- [What to produce] Extend the news excerpt about the Trump Tower meeting memo and the North Korea warnings from Mattis and Pence, picking up right after its final sentence.

[Start Extract]

Meanwhile, The New York Times reports Russia’s government provided a memo to a Russian lawyer ahead of her June 2016 meeting in Trump Tower with Trump campaign officials. The meeting, which was attended by Donald Trump Jr., Jared Kushner, Paul Manafort and others, came after the lawyer, Natalia Veselnitskaya, promised damaging information on Hillary Clinton in an attempt to help Trump win the presidency. Veselnitskaya previously said she attended as a private lawyer and was not acting on behalf of the Kremlin. But the Times reports she met with Russia’s prosecutor general ahead of the meeting and that she carried a memo with whole paragraphs written verbatim by the Russian official’s office.
Defense Secretary James Mattis said Saturday the threat of a nuclear attack by North Korea is accelerating, warning the Trump administration is prepared to launch an all-out assault on the nation of 25 million people. Mattis was speaking alongside his South Korean counterpart during a visit to Seoul.
Defense Secretary James Mattis: “Make no mistake: Any attack on the United States or our allies will be defeated. Any use of nuclear weapons by the North will be met with a massive military response, effective and overwhelming.”
Mattis’s threat came as Vice President Mike Pence toured an intercontinental ballistic missile launch site at an Air Force base in Minot, North Dakota, telling airmen that the Trump administration was prepared to launch an attack on North Korea.
Vice President Mike Pence: “The threats we face today mean that, once again, America’s security and our very future depend on the airmen of Minot being ready and being prepared. … History attests the surest path to peace is through American strength. There’s no greater element of American strength, there’s no greater force for peace in the world, than the United States nuclear arsenal.”

[End Extract]
[Start Data provided]

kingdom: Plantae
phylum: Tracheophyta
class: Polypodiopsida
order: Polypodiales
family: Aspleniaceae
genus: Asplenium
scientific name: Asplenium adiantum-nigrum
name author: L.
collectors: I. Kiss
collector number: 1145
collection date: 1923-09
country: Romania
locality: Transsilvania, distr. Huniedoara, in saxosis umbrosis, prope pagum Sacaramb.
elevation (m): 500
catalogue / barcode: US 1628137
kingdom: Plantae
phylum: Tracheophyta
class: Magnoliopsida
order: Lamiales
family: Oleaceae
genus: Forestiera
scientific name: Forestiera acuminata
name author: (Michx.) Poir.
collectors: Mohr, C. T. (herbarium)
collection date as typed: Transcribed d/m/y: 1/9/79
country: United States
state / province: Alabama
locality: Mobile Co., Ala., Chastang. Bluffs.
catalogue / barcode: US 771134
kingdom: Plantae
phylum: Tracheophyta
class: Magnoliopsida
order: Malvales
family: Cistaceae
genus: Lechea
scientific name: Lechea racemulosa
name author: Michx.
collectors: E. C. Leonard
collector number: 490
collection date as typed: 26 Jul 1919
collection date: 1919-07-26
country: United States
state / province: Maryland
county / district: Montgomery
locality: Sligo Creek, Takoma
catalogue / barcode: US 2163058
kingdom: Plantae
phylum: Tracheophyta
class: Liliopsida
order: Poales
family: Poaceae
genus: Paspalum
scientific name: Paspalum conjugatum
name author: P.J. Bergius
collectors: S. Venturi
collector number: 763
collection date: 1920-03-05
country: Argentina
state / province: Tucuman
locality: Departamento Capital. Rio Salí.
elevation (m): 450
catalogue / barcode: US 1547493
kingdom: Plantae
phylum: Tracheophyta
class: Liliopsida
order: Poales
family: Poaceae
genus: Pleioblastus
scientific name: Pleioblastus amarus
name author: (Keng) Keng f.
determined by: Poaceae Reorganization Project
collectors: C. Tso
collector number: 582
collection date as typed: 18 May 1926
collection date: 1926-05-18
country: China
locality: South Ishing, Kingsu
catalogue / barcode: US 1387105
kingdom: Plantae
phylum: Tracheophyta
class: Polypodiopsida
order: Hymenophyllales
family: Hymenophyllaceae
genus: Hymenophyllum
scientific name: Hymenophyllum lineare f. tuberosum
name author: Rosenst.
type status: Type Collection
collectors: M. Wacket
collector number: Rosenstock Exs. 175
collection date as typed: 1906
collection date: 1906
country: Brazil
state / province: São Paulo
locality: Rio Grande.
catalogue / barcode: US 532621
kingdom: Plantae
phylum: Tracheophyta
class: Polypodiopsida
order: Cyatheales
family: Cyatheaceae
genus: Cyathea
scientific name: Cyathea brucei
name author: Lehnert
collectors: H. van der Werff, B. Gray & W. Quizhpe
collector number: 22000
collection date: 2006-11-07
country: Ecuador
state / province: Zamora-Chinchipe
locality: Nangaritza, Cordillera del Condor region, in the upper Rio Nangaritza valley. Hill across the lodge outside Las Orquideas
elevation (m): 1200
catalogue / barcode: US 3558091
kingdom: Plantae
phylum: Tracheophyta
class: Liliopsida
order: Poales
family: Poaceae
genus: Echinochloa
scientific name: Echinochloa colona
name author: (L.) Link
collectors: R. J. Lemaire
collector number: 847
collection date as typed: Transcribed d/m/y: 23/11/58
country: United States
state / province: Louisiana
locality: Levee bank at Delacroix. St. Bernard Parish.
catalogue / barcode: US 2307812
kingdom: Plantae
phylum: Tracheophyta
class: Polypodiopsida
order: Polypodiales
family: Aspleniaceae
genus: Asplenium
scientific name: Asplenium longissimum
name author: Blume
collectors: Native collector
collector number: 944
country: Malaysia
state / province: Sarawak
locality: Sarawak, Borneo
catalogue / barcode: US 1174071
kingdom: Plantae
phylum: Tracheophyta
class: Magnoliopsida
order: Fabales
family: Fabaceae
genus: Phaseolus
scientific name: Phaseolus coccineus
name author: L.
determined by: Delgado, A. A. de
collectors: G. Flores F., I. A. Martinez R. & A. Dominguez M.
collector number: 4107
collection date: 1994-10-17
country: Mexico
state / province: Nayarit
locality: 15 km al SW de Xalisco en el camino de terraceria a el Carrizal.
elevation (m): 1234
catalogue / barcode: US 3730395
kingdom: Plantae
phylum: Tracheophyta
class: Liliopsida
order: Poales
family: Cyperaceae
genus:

[End Data provided]

- [Reply to the task]
Pence’s visit came as the Trump administration seeks to expand the U.S. nuclear arsenal. A draft of the Nuclear Posture Review reviewed by top administration officials last month calls for new “low yield” nuclear warheads, sea-launched nuclear-armed cruise missiles, preparations for possible nuclear weapons tests and an easing of conditions under which the U.S. might launch a nuclear attack.
In Somalia, al-Shabab fighters stormed a hotel in the capital Mogadishu on Saturday, killing at least 29 people and wounding more than 30 others. The attack began as militants set off a truck bomb to blast their way through the fortified entrance to the hotel. Minutes later, the fighters went room to room shooting guests. Witnesses say the men used identity cards from the country’s intelligence service and were dressed in the agency’s uniform. The assault came ahead of a planned meeting at the hotel between Somalia’s president and other top officials. The latest attack came two weeks after a massive bombing in Mogadishu killed at least 358 people and wounded 400 others.
Spain’s government has taken control of Catalonia, stripping the northeastern region of its autonomy in efforts to crush Catalonia’s independence movement. On Friday evening, Spanish Prime Minister Mariano Rajoy announced his Cabinet had fired Catalan leader Carles Puigdemont and dissolved Catalonia’s Parliament under Article 155 of the Constitution, which has never been used in Spain’s modern democratic history. Rajoy ordered regional elections to be held in December. The announcement came just after Catalonia’s regional Parliament voted for independence by a margin of 70 votes to 10. In Barcelona, Carles Puigdemont denounced Rajoy’s actions, saying the Spanish leader was removing a democratically elected administration. He called for continued peaceful defiance.
Carles Puigdemont: “The best way to defend the achievements reached to date is the democratic opposition to the application of Article 155. … We must do so by preserving ourselves from repression and threats, by doing so without ever abandoning, never, at any time, civic and peaceful conduct.”
On Sunday, hundreds of thousands of pro-unity demonstrators waved Spanish, Catalan and European Union flags on the streets of Barcelona. We’ll have more on the crisis in Catalonia after headlines.
In Puerto Rico, Governor Ricardo Roselló said Sunday he’s ordered the Puerto Rico Electric Power Authority to cancel its controversial $300 million contract with the tiny Montana-based company Whitefish Energy. The governor’s move came after enormous pressure and scrutiny over the contract to reconstruct Puerto Rico’s electrical power grid devastated by Hurricane Maria. The company Whitefish is based in the tiny hometown of Interior Secretary Ryan Zinke, and the head of the private equity company that backs Whitefish was a Trump campaign donor. Late last week, a leaked copy of the contract sparked even further outrage, after it surfaced that the terms barred penalties for work delays and prohibited the project from being audited. This is Ángel Figueroa Jaramillo, president of Puerto Rico’s public utility union, speaking to Democracy Now!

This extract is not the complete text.